Последний вопрос — самый простой. Мы уже встречали это число — впервые оно появилось в немецком «Официальном материале»: по утверждениям ведомства Геббельса, в этом лесу похоронено 10–12 тысяч человек. Наши эксперты в 1944 году подтвердили эти данные — работали они в январе, зимой не очень-то в земле поковыряешься, да и не было у советской стороны никакого резона преуменьшать злодеяния гитлеровцев. По сравнению с почти полумиллионом трупов в Смоленске разница между четырьмя и десятью тысячами не так уж и велика. Кроме того, никто ведь не знал, сколько людей лежит в так называемых «русских могилах», от которых шарахались немецкие ученые.

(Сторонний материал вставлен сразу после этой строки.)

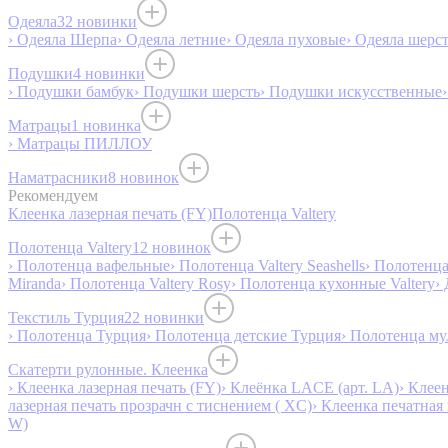
Одеяла
32 новинки
› Одеяла Шерпа
› Одеяла летние
› Одеяла пуховые
› Одеяла шерс
Подушки
4 новинки
› Подушки бамбук
› Подушки шерсть
› Подушки искусственные
Матрацы
1 новинка
› Матрацы ПИЛЛОУ
Наматрасники
8 новинок
Рекомендуем
Клеенка лазерная печать (FY)
Полотенца Valtery
Полотенца Valtery
12 новинок
› Полотенца вафельные
› Полотенца Valtery Seashells
› Полотенца 
Miranda
› Полотенца Valtery Rosy
› Полотенца кухонные Valtery
›
Текстиль Турция
22 новинки
› Полотенца Турция
› Полотенца детские Турция
› Полотенца му
Скатерти рулонные. Клеенка
› Клеенка лазерная печать (FY)
› Клеёнка LACE (арт. LA)
› Клеен
лазерная печать прозрачн с тиснением ( XC)
› Клеенка печатная 
W)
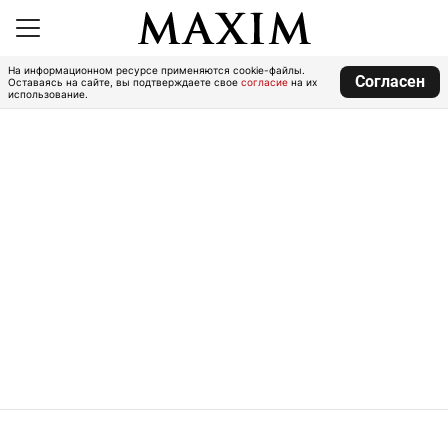
На информационном ресурсе применяются cookie-файлы.
Согласен
Оставаясь на сайте, вы подтверждаете свое
согласие
на их
использование.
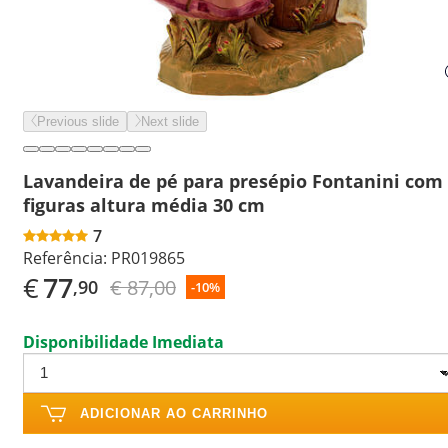
Previous slide
Next slide
Lavandeira de pé para presépio Fontanini com
figuras altura média 30 cm
7
Referência:
PR019865
€
77
€ 87,00
,90
-10%
Disponibilidade Imediata
ADICIONAR AO CARRINHO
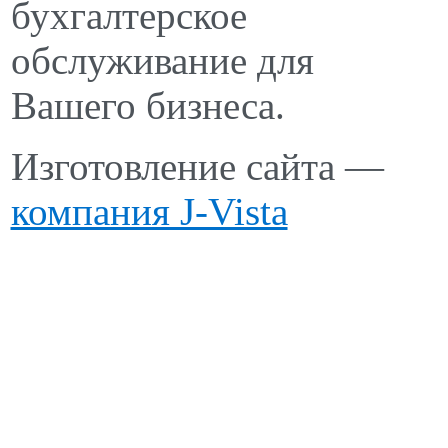
бухгалтерское
обслуживание для
Вашего бизнеса.
Изготовление сайта —
компания J-Vista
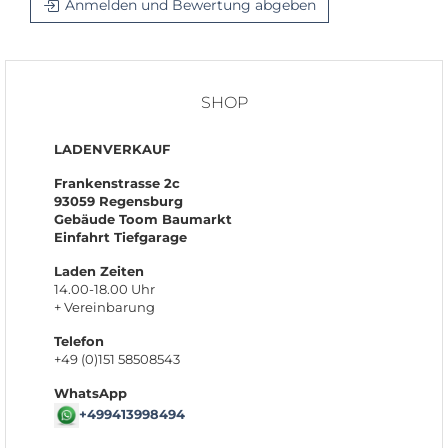
Anmelden und Bewertung abgeben
SHOP
LADENVERKAUF
Frankenstrasse 2c
93059 Regensburg
Gebäude Toom Baumarkt
Einfahrt Tiefgarage
Laden Zeiten
14.00-18.00 Uhr
+ Vereinbarung
Telefon
+49 (0)151 58508543
WhatsApp
+499413998494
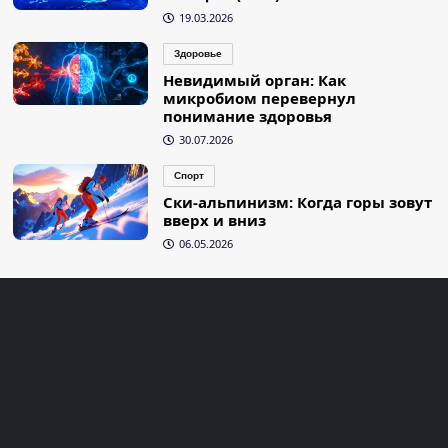
19.03.2026
Здоровье
Невидимый орган: Как
микробиом перевернул
понимание здоровья
30.07.2026
Спорт
Ски-альпинизм: Когда горы зовут
вверх и вниз
06.05.2026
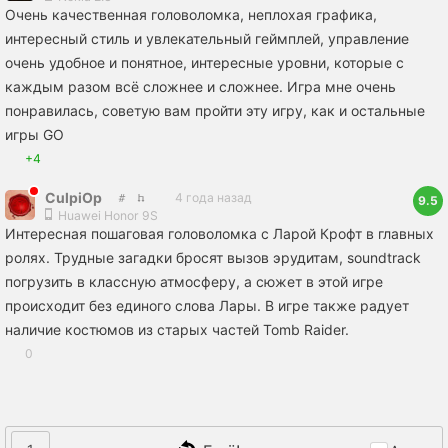
Очень качественная головоломка, неплохая графика,
интересный стиль и увлекательный геймплей, управление
очень удобное и понятное, интересные уровни, которые с
каждым разом всё сложнее и сложнее. Игра мне очень
понравилась, советую вам пройти эту игру, как и остальные
игры GO
+4
CulpiOp
4 года назад
9.5
Huawei Honor 9S
Интересная пошаговая головоломка с Ларой Крофт в главных
ролях. Трудные загадки бросят вызов эрудитам, soundtrack
погрузить в классную атмосферу, а сюжет в этой игре
происходит без единого слова Лары. В игре также радует
наличие костюмов из старых частей Tomb Raider.
0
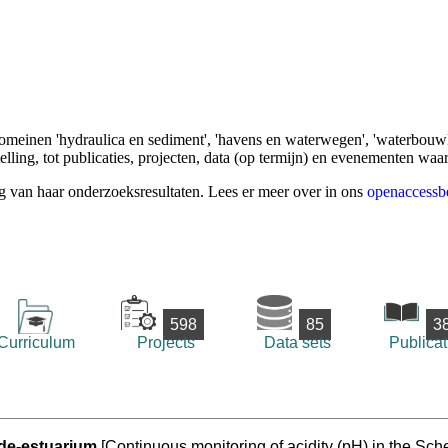
omeinen 'hydraulica en sediment', 'havens en waterwegen', 'waterbouwk
ling, tot publicaties, projecten, data (op termijn) en evenementen waa
g van haar onderzoeksresultaten. Lees er meer over in ons
openaccessb
598
85
3
Curriculum
Projects
Data sets
Publicat
lde-estuarium
[Continuous monitoring of acidity (pH) in the Sche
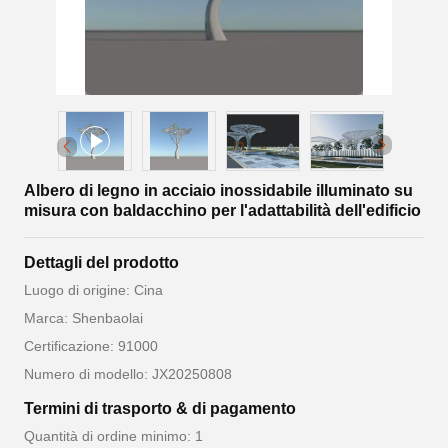
Albero di legno in acciaio inossidabile illuminato su
misura con baldacchino per l'adattabilità dell'edificio
Dettagli del prodotto
Luogo di origine: Cina
Marca: Shenbaolai
Certificazione: 91000
Numero di modello: JX20250808
Termini di trasporto & di pagamento
Quantità di ordine minimo: 1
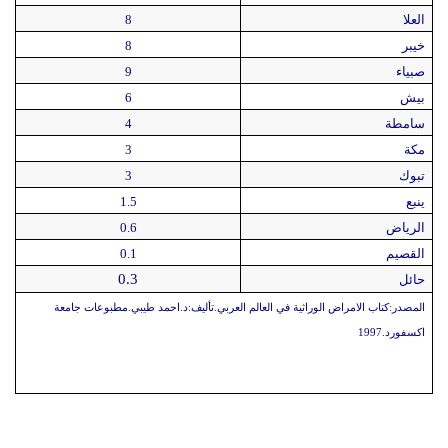
العلا
8
خيبر
8
صبياء
9
بيش
6
سامطة
4
مكة
3
تبوك
3
ينبع
1.5
الرياض
0.6
القصيم
0.1
0.3
حائل
المصدر:كتاب الامراض الوراثية في العالم العربي.تأليف:د.احمد طيبي.مطبوعات جامعة
اكسفورد.1997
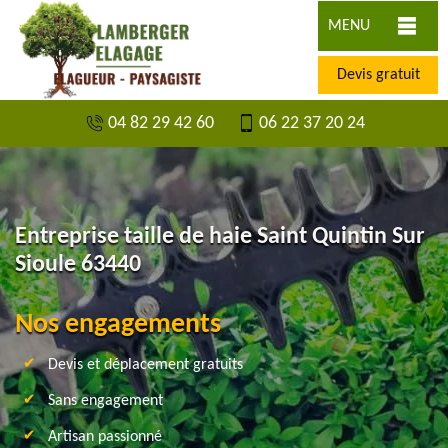
MENU
Devis gratuit
04 82 29 42 60
06 22 37 20 24
Entreprise taille de haie Saint Quintin Sur
Sioule 63440
Nos engagements
Devis et déplacement gratuits
Sans engagement
Artisan passionné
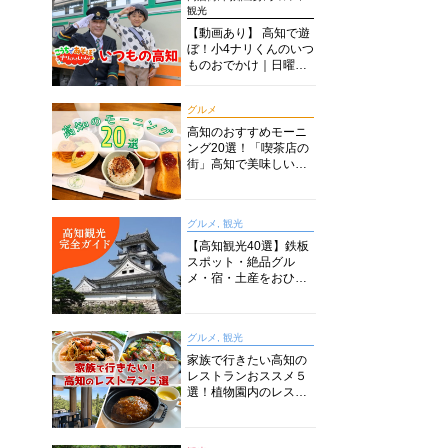
観光
【動画あり】 高知で遊
ぼ！小4ナリくんのいつ
ものおでかけ｜日曜市
に水族館に路面電車に
あちこち巡り
グルメ
高知のおすすめモーニ
ング20選！「喫茶店の
街」高知で美味しい喫
茶店・カフェモーニン
グをいただきます！
グルメ, 観光
【高知観光40選】鉄板
スポット・絶品グル
メ・宿・土産をおひと
り様からファミリー向
けまで徹底解説！
グルメ, 観光
家族で行きたい高知の
レストランおススメ５
選！植物園内のレスト
ランからイタリアンに
中華まで楽しめる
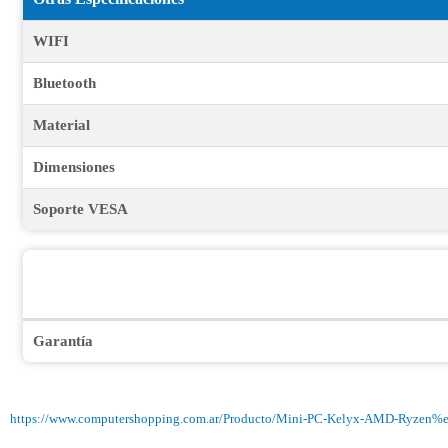
WIFI
Bluetooth
Material
Dimensiones
Soporte VESA
Garantía
https://www.computershopping.com.ar/Producto/Mini-PC-Kelyx-AMD-Ryzen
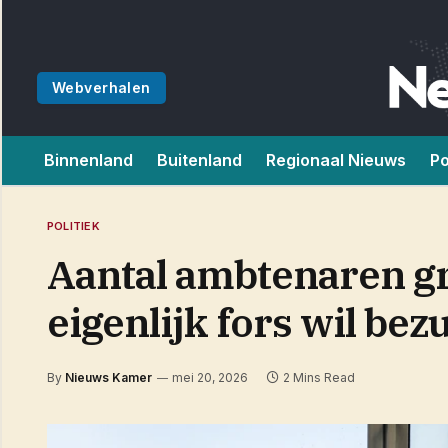
Webverhalen
Binnenland
Buitenland
Regionaal Nieuws
Po
POLITIEK
Aantal ambtenaren gro
eigenlijk fors wil bez
By
Nieuws Kamer
mei 20, 2026
2 Mins Read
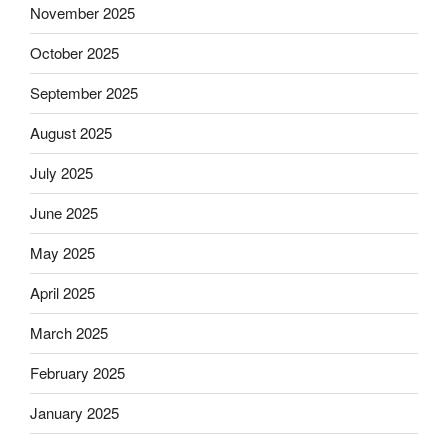
November 2025
October 2025
September 2025
August 2025
July 2025
June 2025
May 2025
April 2025
March 2025
February 2025
January 2025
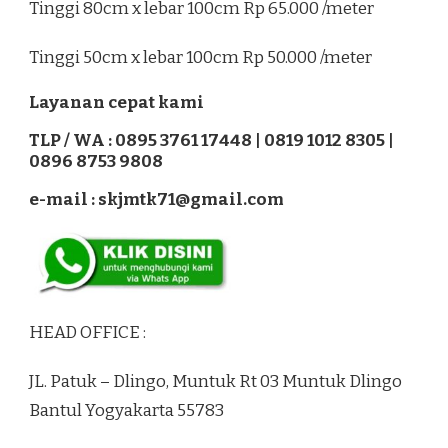
Tinggi 80cm x lebar 100cm Rp 65.000 /meter
Tinggi 50cm x lebar 100cm Rp 50.000 /meter
Layanan cepat kami
TLP / WA : 0895 3761 17448 | 0819 1012 8305 |
0896 8753 9808
e-mail : skjmtk71@gmail.com
HEAD OFFICE :
JL. Patuk – Dlingo, Muntuk Rt 03 Muntuk Dlingo
Bantul Yogyakarta 55783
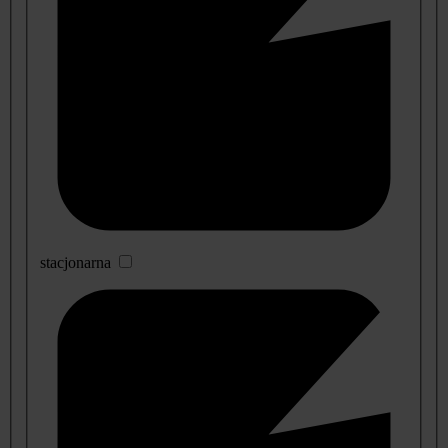
stacjonarna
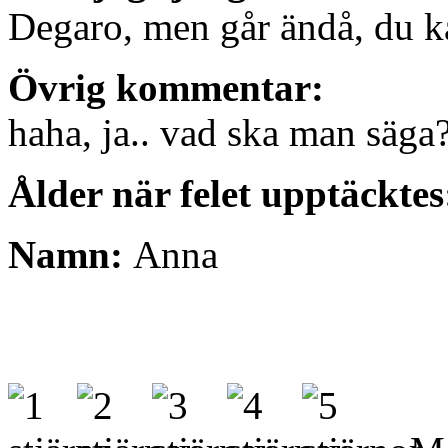
Degaro, men går ändå, du k
Övrig kommentar:
haha, ja.. vad ska man säga
Ålder när felet upptäckte
Namn:
Anna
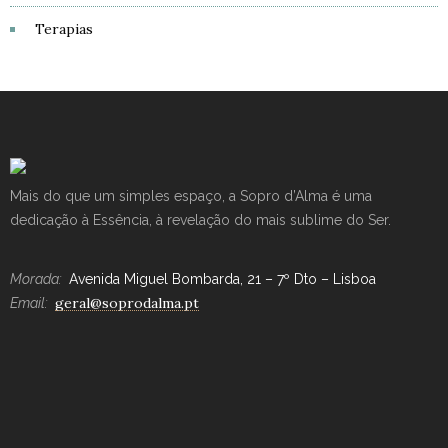
Terapias
Mais do que um simples espaço, a Sopro d’Alma é uma
dedicação à Essência, à revelação do mais sublime do Ser.
Morada:
Avenida Miguel Bombarda, 21 – 7º Dto – Lisboa
geral@soprodalma.pt
Email:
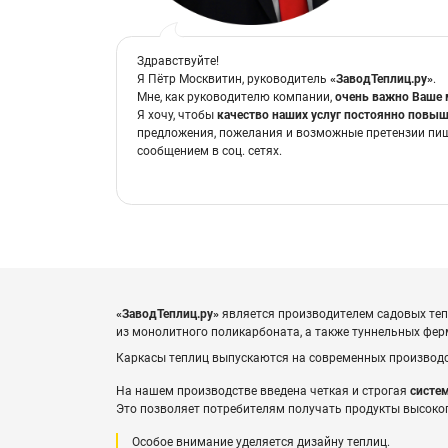
Здравствуйте!
Я Пётр Москвитин, руководитель
«ЗаводТеплиц.ру»
.
Мне, как руководителю компании,
очень важно Ваше 
Я хочу, чтобы
качество наших услуг постоянно повы
предложения, пожелания и возможные претензии пи
сообщением в соц. сетях.
«ЗаводТеплиц.ру»
является производителем садовых тепл
из монолитного поликарбоната, а также туннельных ф
Каркасы теплиц выпускаются на современных произво
На нашем производстве введена четкая и строгая
систем
Это позволяет потребителям получать продукты высоког
Особое внимание уделяется дизайну теплиц.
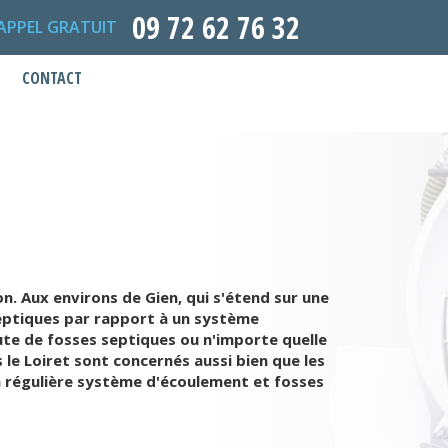
09 72 62 76 32
APPEL GRATUIT
CONTACT
n. Aux environs de Gien, qui s'étend sur une
septiques par rapport à un système
oute de fosses septiques ou n'importe quelle
 le Loiret sont concernés aussi bien que les
on régulière système d'écoulement et fosses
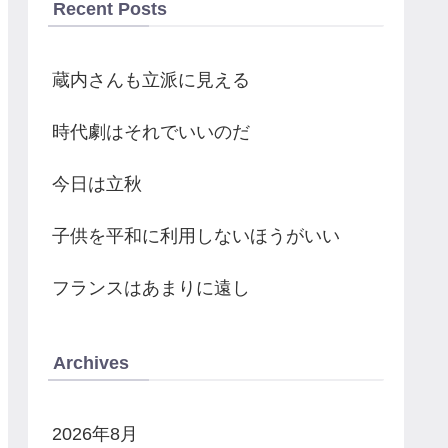
Recent Posts
蔵内さんも立派に見える
時代劇はそれでいいのだ
今日は立秋
子供を平和に利用しないほうがいい
フランスはあまりに遠し
Archives
2026年8月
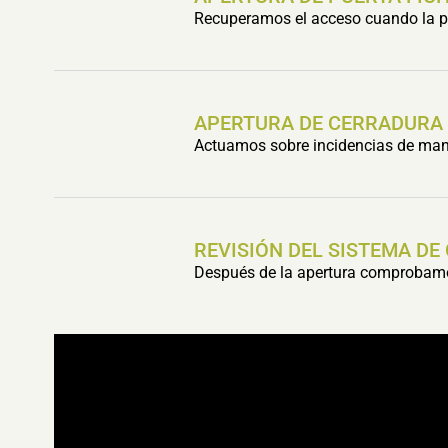
Recuperamos el acceso cuando la pu
APERTURA DE CERRADURA
Actuamos sobre incidencias de mani
REVISIÓN DEL SISTEMA DE
Después de la apertura comprobamos 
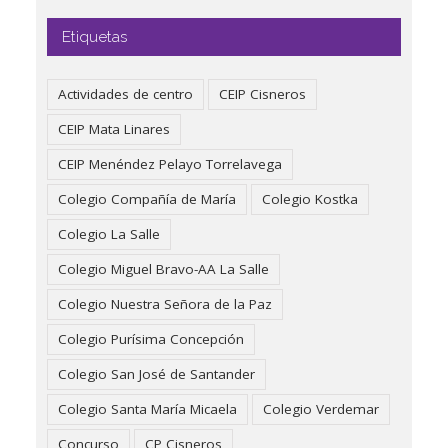
Etiquetas
Actividades de centro
CEIP Cisneros
CEIP Mata Linares
CEIP Menéndez Pelayo Torrelavega
Colegio Compañía de María
Colegio Kostka
Colegio La Salle
Colegio Miguel Bravo-AA La Salle
Colegio Nuestra Señora de la Paz
Colegio Purísima Concepción
Colegio San José de Santander
Colegio Santa María Micaela
Colegio Verdemar
Concurso
CP Cisneros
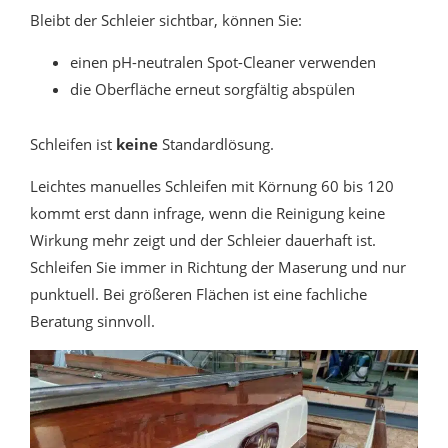
Bleibt der Schleier sichtbar, können Sie:
einen pH-neutralen Spot-Cleaner verwenden
die Oberfläche erneut sorgfältig abspülen
Schleifen ist
keine
Standardlösung.
Leichtes manuelles Schleifen mit Körnung 60 bis 120
kommt erst dann infrage, wenn die Reinigung keine
Wirkung mehr zeigt und der Schleier dauerhaft ist.
Schleifen Sie immer in Richtung der Maserung und nur
punktuell. Bei größeren Flächen ist eine fachliche
Beratung sinnvoll.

Прочие вопросы уже сложнее. Число жертв репрессий в Смоленской области известно, оно немного превышает четыре тысячи человек, в подавляющем большинстве мужчин. В принципе, узнать их имена можно, в интернете существует даже электронный каталог. Одна незадача — кто сказал, что эти люди похоронены в Козьих Горах, между санаторием НКВД и пионерлагерем?
Как вообще, не тревожа прах умерших, то есть без эксгумации, можно говорить, что здесь лежат жертвы репрессий, а не гитлеровских «расовых чисток»?
Можно ли определить это спустя более чем полвека? Да проще простого! По соотношению мужских и женских трупов — в 1937 году расстрелы женщин были исключением, при гитлеровцах — правилом. По присутствию в могилах вещей — у расстрелянных чекистами их не может быть в принципе. Наконец, если там будет найден хотя бы один ребенок, тему можно закрывать — в СССР детей не расстреливали. Никогда и ни при каких обстоятельствах.
Но для этого нужна эксгумация, а не мостики над предполагаемым местом погребения. И не камень, за надпись на котором эти люди, будучи живыми, вполне возможно, плюнули бы ее авторам в лицо.